Without immediate Congressional action to provide additional federal investments in child care and early learning, this dire situation is likely to worsen as states and programs realize that additional support is not forthcoming, and current federal relief funding is set to run out in 2024. In fact, 75% of child care providers say that the end of stabilization grants will be devastating to their programs. If left unaddressed, states will be facing an estimated $48 billion funding cliff, with New York alone facing a $2.3 billion cliff, which will have disastrous consequences for working families and the child care programs they rely on. Depriving the early education system of the funding it relies on to function will result in higher prices and longer waitlists for families, while lower wages push more child care professionals out of the field. And while 2024 looms as a deadline by which states will face a $48 billion funding cliff, the impacts will in fact be felt starting now, continuing through 2024, and beyond.
Congress can and must act, with solutions that are available and on the table as part of Senator Murray and Senator Kaine’s streamlined early learning proposal. The proposal builds off of our existing primary federal child care program—the Child Care and Development Block Grant (CCDBG) program—as well as Head Start. Currently, CCDBG only serves 15% of income-eligible families and limitations in the annual appropriations process will not provide adequate funding to mitigate the funding cliff in 2024. However, by investing in CCDBG through reconciliation, the funding would be quickly accessible to child care programs and families in all states, allowing communities to support the early learning workforce and lower child care costs for families facing the challenge of rising costs in multiple areas of their lives.
The pandemic did not create this child care crisis, but it exacerbated it, making plain the sector’s fragility as well as the vital role that it plays in our economy. The need for investments in child care has never been clearer: for families, our economy, and children who too will suffer from the lack of access to stable, high-quality early childhood education.

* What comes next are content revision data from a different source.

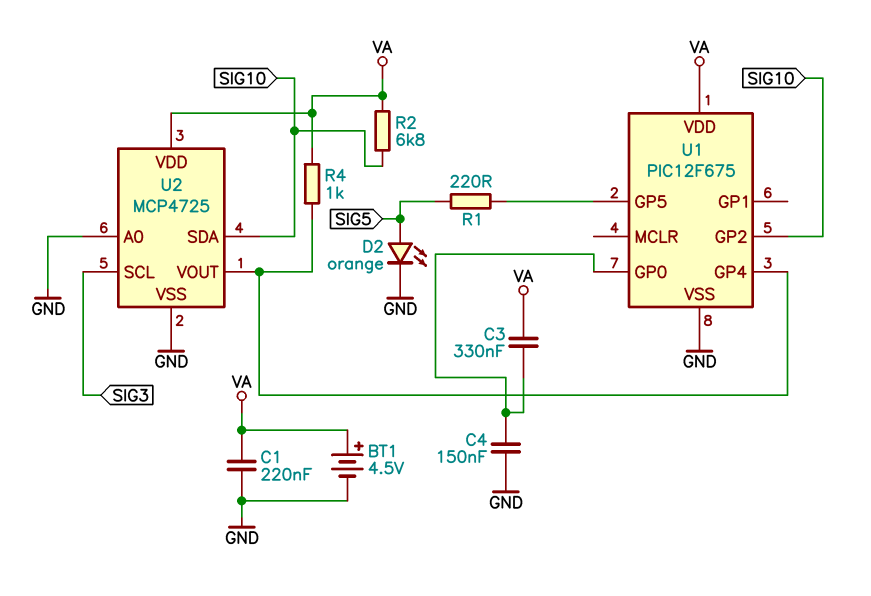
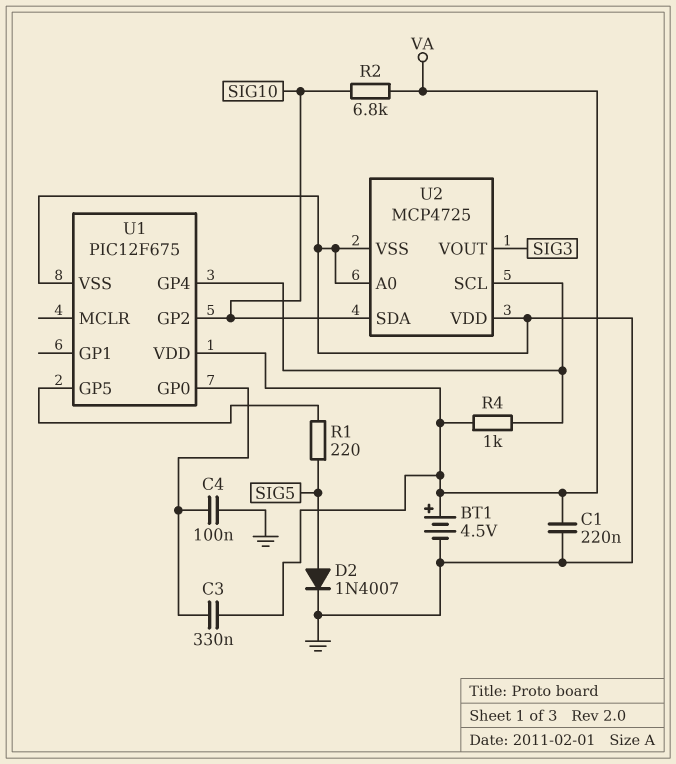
C4: 150nF (GND, U1/GP0) -> 100nF (GND, U1/GP0)
D2: LED orange (A SIG5, K GND) -> diode 1N4007 (A SIG5, K GND)
U2 pin SCL: SIG3 -> U1/GP4
U2 pin VDD: VA -> GND
U2 pin VOUT: U1/GP4 -> SIG3

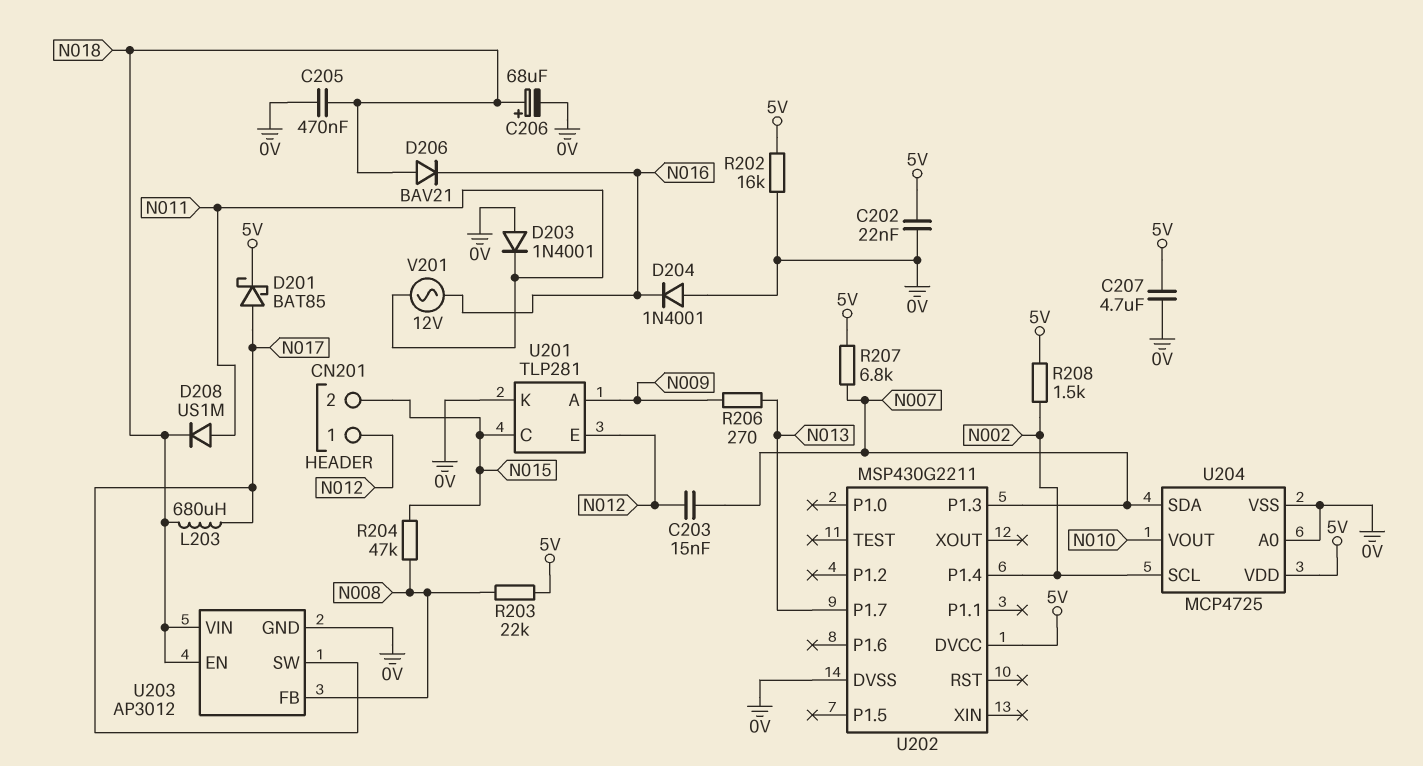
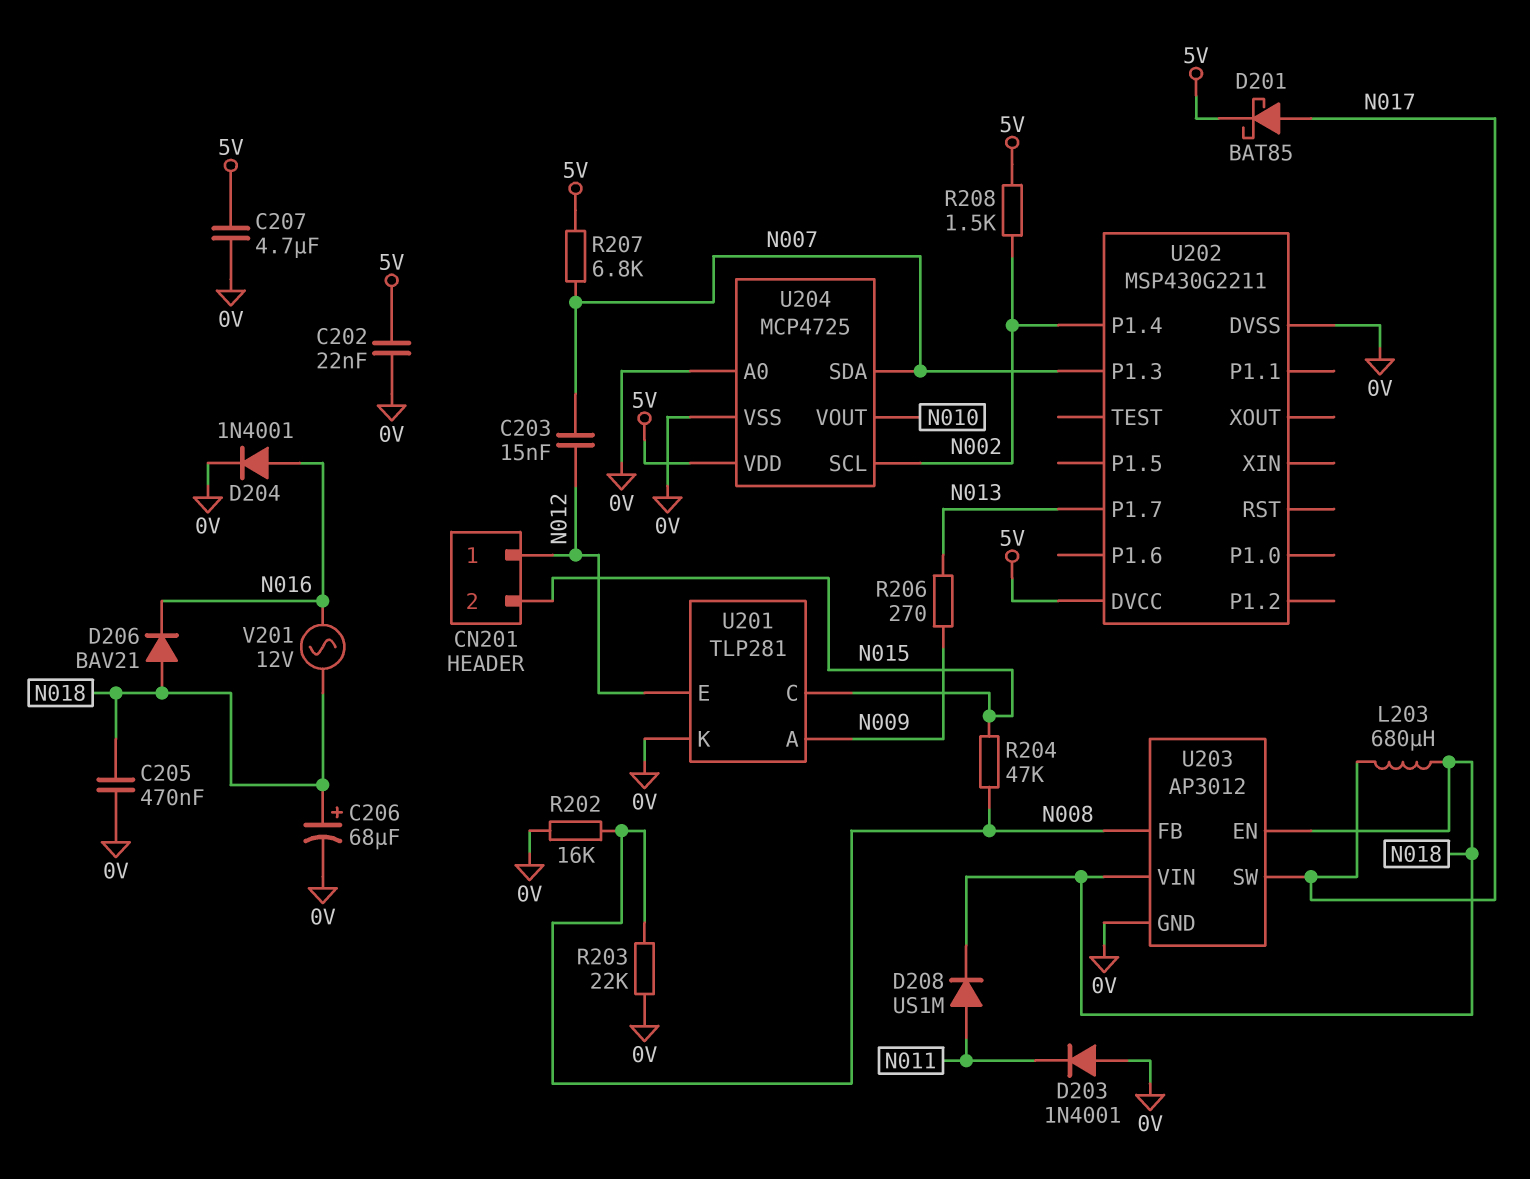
D204: diode 1N4001 (A 0V, K N016) -> diode 1N4001 (A N016, K 0V)
R202: 16k (0V, 5V) -> 16k (0V, N008)
R203: 22k (5V, N008) -> 22k (0V, N008)
V201: AC 12V (N011, N016) -> AC 12V (N016, N018)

We—parents, educators, programs, organizations, and allies—urge you to hammer out a reconciliation deal that includes a substantial investment in child care and addresses the parallel urgent workforce needs in Head Start. It is critical that Congress provide the funding necessary to mitigate the impact of the expiration of relief funding in the near future—the effects of which will be felt immediately—and invest in strengthening our existing child care infrastructure to begin building an early learning system that meets the needs of working families and our economy today and in the future. Congress must make the choice to invest in families, women, children, care, and education, and to value the workforce that performs this essential work.